> RECORDS SHOWN:
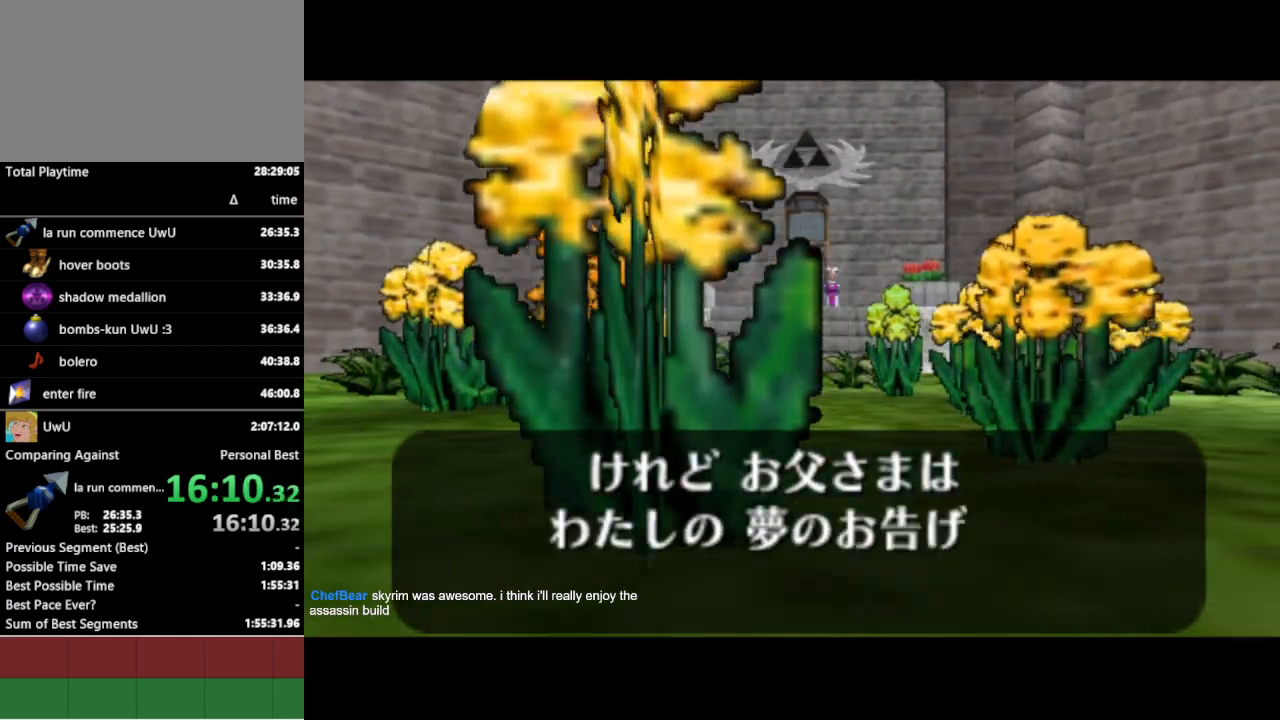
{"buttons": ["A"], "left_stick": "center", "right_stick": "center", "events": [[433, "B", "down"], [500, "A", "down"], [500, "B", "up"]]}
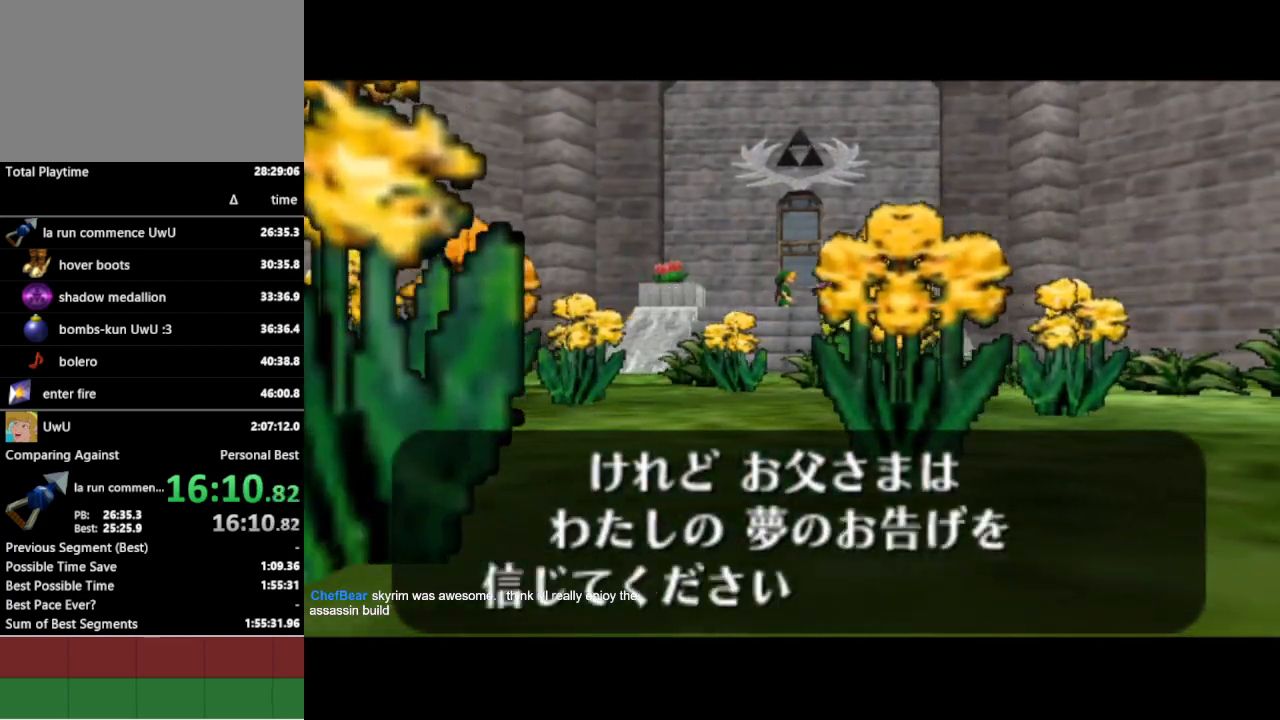
{"buttons": ["B"], "left_stick": "center", "right_stick": "center", "events": [[67, "A", "up"], [67, "B", "down"], [100, "A", "down"], [100, "B", "up"], [167, "A", "up"], [167, "B", "down"], [233, "A", "down"], [233, "B", "up"], [267, "A", "up"], [300, "B", "down"], [333, "A", "down"], [333, "B", "up"], [367, "A", "up"], [367, "B", "down"], [467, "A", "down"], [467, "B", "up"], [500, "A", "up"], [500, "B", "down"]]}
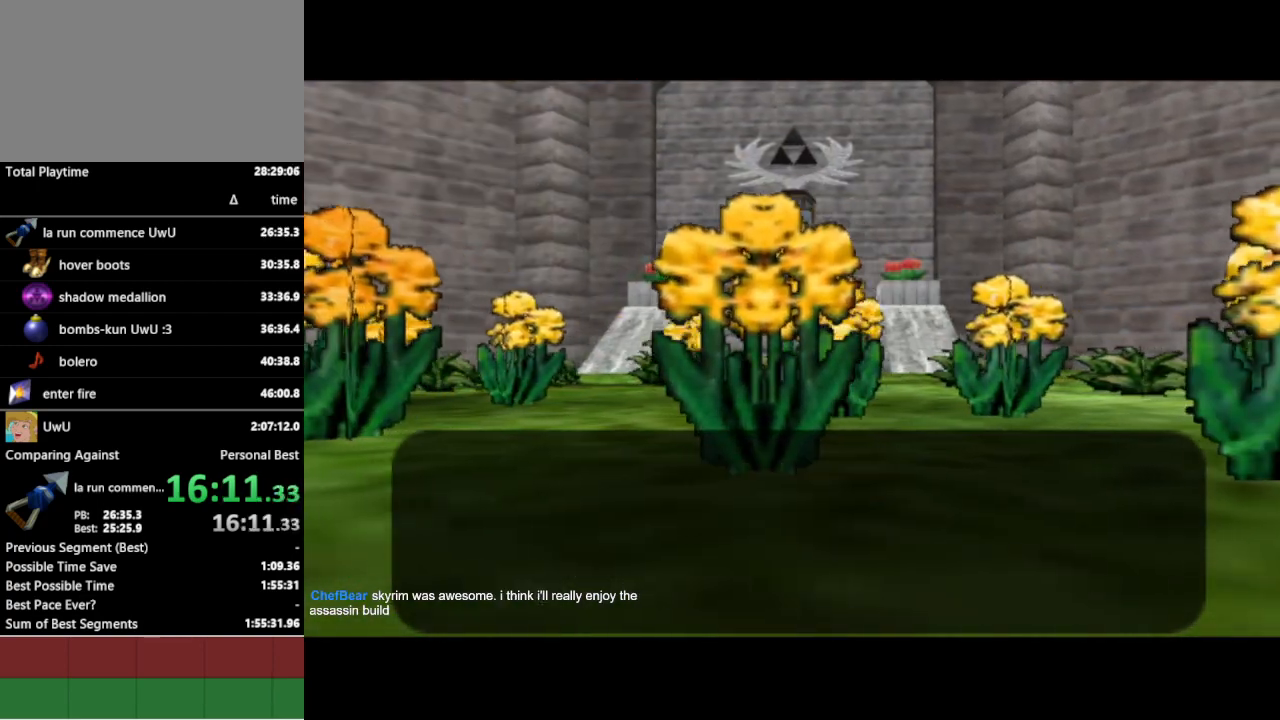
{"buttons": [], "left_stick": "center", "right_stick": "center", "events": [[67, "B", "up"]]}
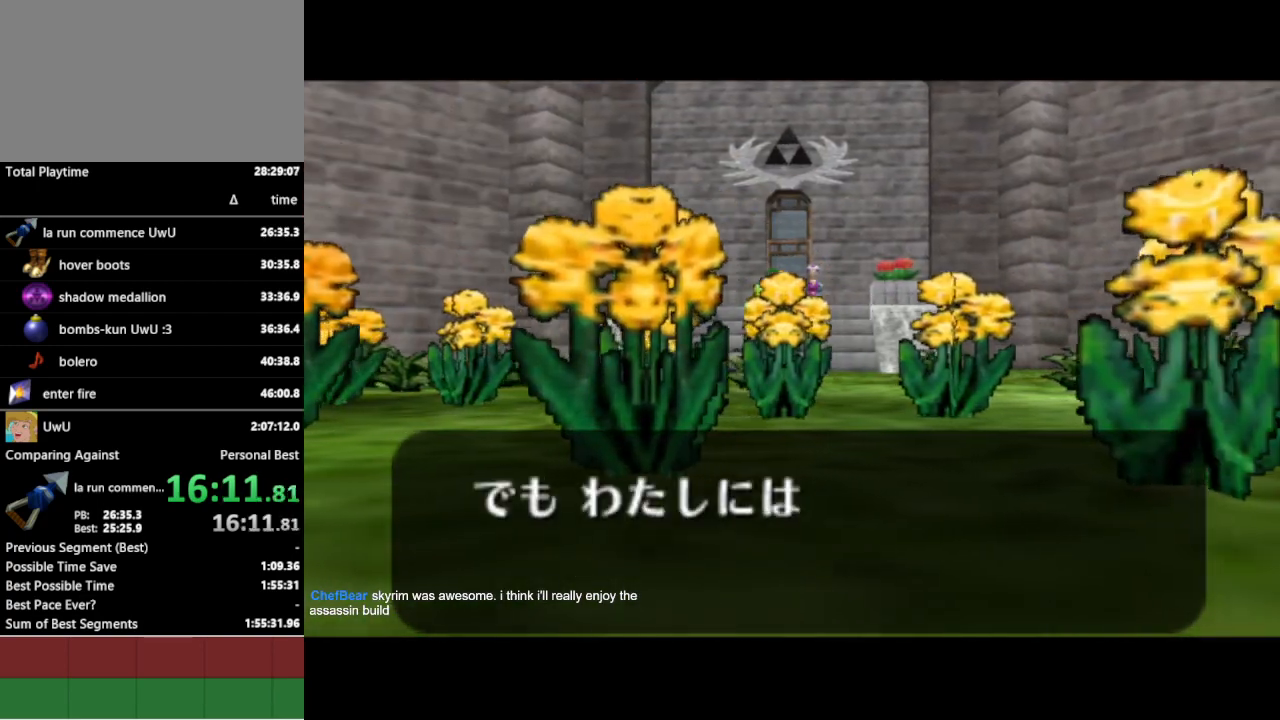
{"buttons": [], "left_stick": "center", "right_stick": "center", "events": []}
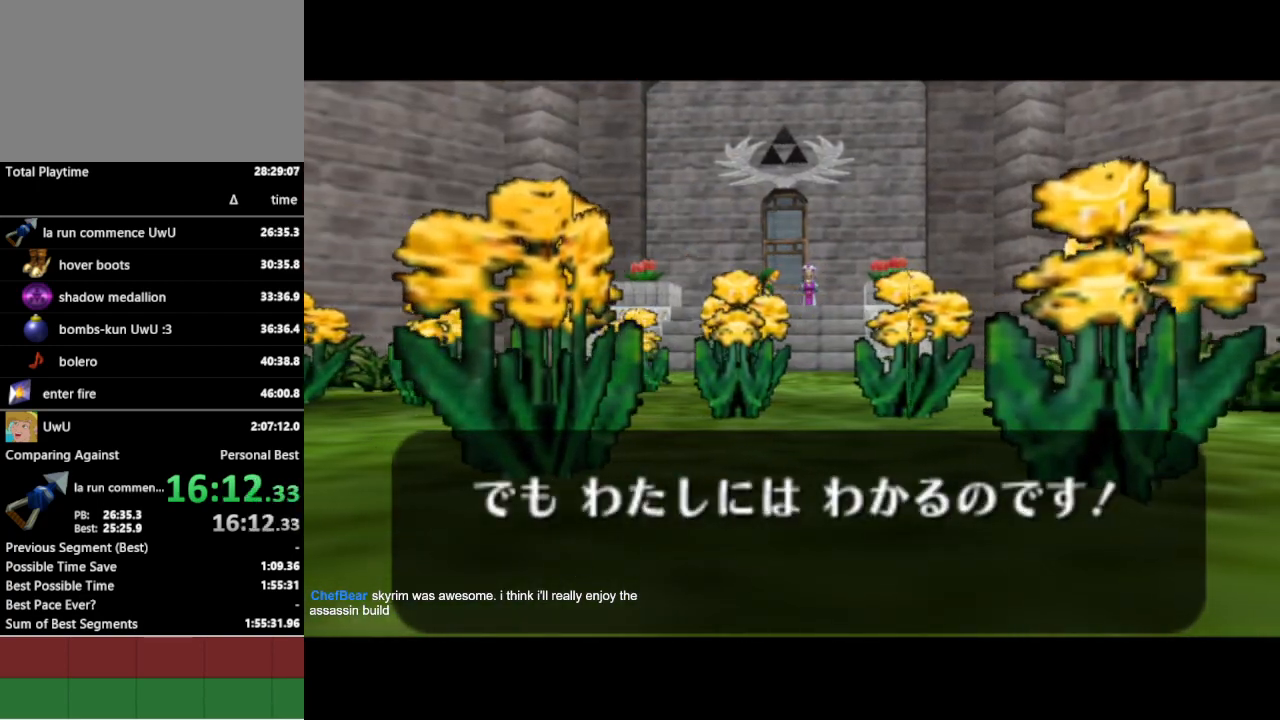
{"buttons": ["A"], "left_stick": "center", "right_stick": "center", "events": [[300, "A", "down"], [300, "B", "down"], [367, "A", "up"], [400, "A", "down"], [400, "B", "up"], [433, "A", "up"], [433, "B", "down"], [500, "A", "down"], [500, "B", "up"]]}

> THE PROBLEM: What lines of the listing contain the word "down"? Copy them all.

> ANSWER TO THIS EXERCISE:
{"buttons": ["A"], "left_stick": "center", "right_stick": "center", "events": [[433, "B", "down"], [500, "A", "down"], [500, "B", "up"]]}
{"buttons": ["B"], "left_stick": "center", "right_stick": "center", "events": [[67, "A", "up"], [67, "B", "down"], [100, "A", "down"], [100, "B", "up"], [167, "A", "up"], [167, "B", "down"], [233, "A", "down"], [233, "B", "up"], [267, "A", "up"], [300, "B", "down"], [333, "A", "down"], [333, "B", "up"], [367, "A", "up"], [367, "B", "down"], [467, "A", "down"], [467, "B", "up"], [500, "A", "up"], [500, "B", "down"]]}
{"buttons": ["A"], "left_stick": "center", "right_stick": "center", "events": [[300, "A", "down"], [300, "B", "down"], [367, "A", "up"], [400, "A", "down"], [400, "B", "up"], [433, "A", "up"], [433, "B", "down"], [500, "A", "down"], [500, "B", "up"]]}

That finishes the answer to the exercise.